I feel a huge box to check off when it comes to horse training is finding the right equipment for my horse! Flynn and I finally found the right bit, and I started utilizing a small spur, and it is already making a huge difference in our rides. The right tack and aides can be tough to figure out sometimes, as it mainly involves trial and error to see what the horse likes and responds to. And of course what works may not always be what works. As a horse progresses through training, they may develop different needs, which is what I experienced with Flynn!
The Right Bit
We had a bit of a bit struggle initially, over a year ago, and I ended up settling on a loose ring happy mouth. Flynn was very heavy through the bridle when I first got him, and the happy mouth helped him to learn to relax and be softer. However, over the past few months that I have been working on getting him on the bit and in a frame the happy mouth just hasn’t quite been cutting it. The trainers I have been working with started riding him a Dr. Bristol’s D-ring snaffle with a lozenge, and saw a lot of improvement. I borrowed it for a while, then went back to my happy mouth and tried a plain D-ring for comparison. There was just no question that he preferred the bit I had been borrowing. So, I got a similar one. I could not find the exact Dr. Bristol’s bit online, so I bought a D-ring with a lozenge in a different brand but he still loves it! He is getting softer, looser, and more supple and responsive with each ride!

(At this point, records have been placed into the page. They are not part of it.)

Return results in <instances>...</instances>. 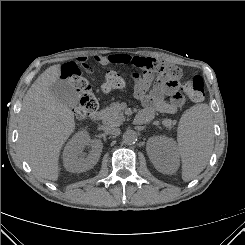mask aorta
Instances as JSON below:
<instances>
[{"label": "aorta", "mask_w": 245, "mask_h": 245, "mask_svg": "<svg viewBox=\"0 0 245 245\" xmlns=\"http://www.w3.org/2000/svg\"><path fill=\"white\" fill-rule=\"evenodd\" d=\"M122 139L125 144L131 145L136 143L138 139V134L134 130H127L126 132H124Z\"/></svg>", "instance_id": "762f6f07"}]
</instances>
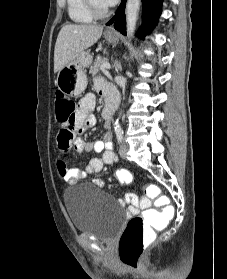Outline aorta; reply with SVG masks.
<instances>
[{
    "label": "aorta",
    "mask_w": 227,
    "mask_h": 279,
    "mask_svg": "<svg viewBox=\"0 0 227 279\" xmlns=\"http://www.w3.org/2000/svg\"><path fill=\"white\" fill-rule=\"evenodd\" d=\"M140 7V0H127L126 4V23H127V33L131 37L135 30L138 11ZM115 128L119 127L118 120L115 122Z\"/></svg>",
    "instance_id": "1"
}]
</instances>
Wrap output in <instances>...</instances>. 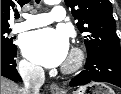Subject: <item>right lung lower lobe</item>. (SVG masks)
<instances>
[{
	"label": "right lung lower lobe",
	"instance_id": "98d812e1",
	"mask_svg": "<svg viewBox=\"0 0 121 94\" xmlns=\"http://www.w3.org/2000/svg\"><path fill=\"white\" fill-rule=\"evenodd\" d=\"M16 54L17 47L1 49V75L13 81H21V78L16 70Z\"/></svg>",
	"mask_w": 121,
	"mask_h": 94
}]
</instances>
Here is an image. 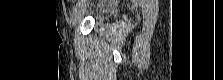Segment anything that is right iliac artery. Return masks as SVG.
<instances>
[{"mask_svg":"<svg viewBox=\"0 0 223 80\" xmlns=\"http://www.w3.org/2000/svg\"><path fill=\"white\" fill-rule=\"evenodd\" d=\"M80 5V2L76 5V7H78Z\"/></svg>","mask_w":223,"mask_h":80,"instance_id":"right-iliac-artery-1","label":"right iliac artery"}]
</instances>
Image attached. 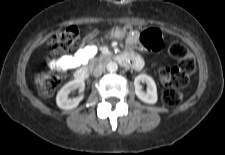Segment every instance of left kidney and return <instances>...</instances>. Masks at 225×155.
Instances as JSON below:
<instances>
[{"label":"left kidney","instance_id":"obj_1","mask_svg":"<svg viewBox=\"0 0 225 155\" xmlns=\"http://www.w3.org/2000/svg\"><path fill=\"white\" fill-rule=\"evenodd\" d=\"M141 82H145L147 84L146 93L142 90L140 85ZM134 86L135 94L141 101L148 104H155L157 102V87L152 77L146 74H140L135 78Z\"/></svg>","mask_w":225,"mask_h":155}]
</instances>
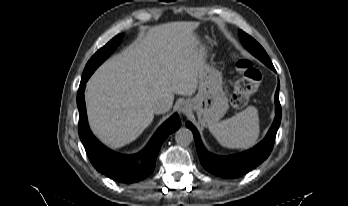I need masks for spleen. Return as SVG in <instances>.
Masks as SVG:
<instances>
[{
  "mask_svg": "<svg viewBox=\"0 0 348 206\" xmlns=\"http://www.w3.org/2000/svg\"><path fill=\"white\" fill-rule=\"evenodd\" d=\"M212 135L224 147L247 150L257 143L259 137V117L256 108L251 107L238 116L214 125Z\"/></svg>",
  "mask_w": 348,
  "mask_h": 206,
  "instance_id": "1",
  "label": "spleen"
}]
</instances>
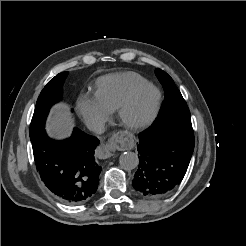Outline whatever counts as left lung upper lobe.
<instances>
[{"label": "left lung upper lobe", "instance_id": "left-lung-upper-lobe-1", "mask_svg": "<svg viewBox=\"0 0 246 246\" xmlns=\"http://www.w3.org/2000/svg\"><path fill=\"white\" fill-rule=\"evenodd\" d=\"M155 74L165 91V100L153 124L191 122L188 106L173 79L159 68L155 70Z\"/></svg>", "mask_w": 246, "mask_h": 246}]
</instances>
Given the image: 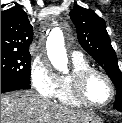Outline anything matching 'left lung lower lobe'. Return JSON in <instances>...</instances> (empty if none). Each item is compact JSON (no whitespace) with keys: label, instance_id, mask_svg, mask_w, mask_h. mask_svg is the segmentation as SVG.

Now Let’s Talk About Spurs
Growing up, and learning to ride, in the hunter jumper world it seemed that everyone rode with spurs. Once you had control over your leg, you got spurs. We had multiple lengths, and styles, depending on the horse we were riding.
Then Chance came along. I rode him in spurs a few times, and may have seen my life flash before my eyes. He just did not tolerate them. So, I learned how to ride without them. I would occasionally wear a spur if I rode a different horse, but for the most part, I rode without them for six or seven years.
Flynn is the complete opposite of Chance. He likes his new metal bit, a good amount of feel, and takes a lot of leg. He does not mind a spur at all, in fact he actually seems to like them as I don’t have to constantly be legging him along. Mine are short, and rounded, so they are not super “pokey,” which I think is a good idea for a thoroughbred. I could definitely see Flynn not tolerated a pokey, aggressive spur. A little nub is the way to go, in my opinion!
Do I think spurs, crops, and other aides are necessary for every horse? Absolutely not. Like Chance, for example. But are they cruel? Absolutely not. It is all in how they are used. A happy mouth bit could be too harsh in the wrong hands, while a far heavier bit can be gentle with gentle hands. Using the right equipment for Flynn is helping our rides to be far more productive, without utilizing so much energy. It is so much easier to get him working in a frame, which is the main thing we are working on right now, and once he is there he relaxes and is like, “oh yeah, this feels nice.”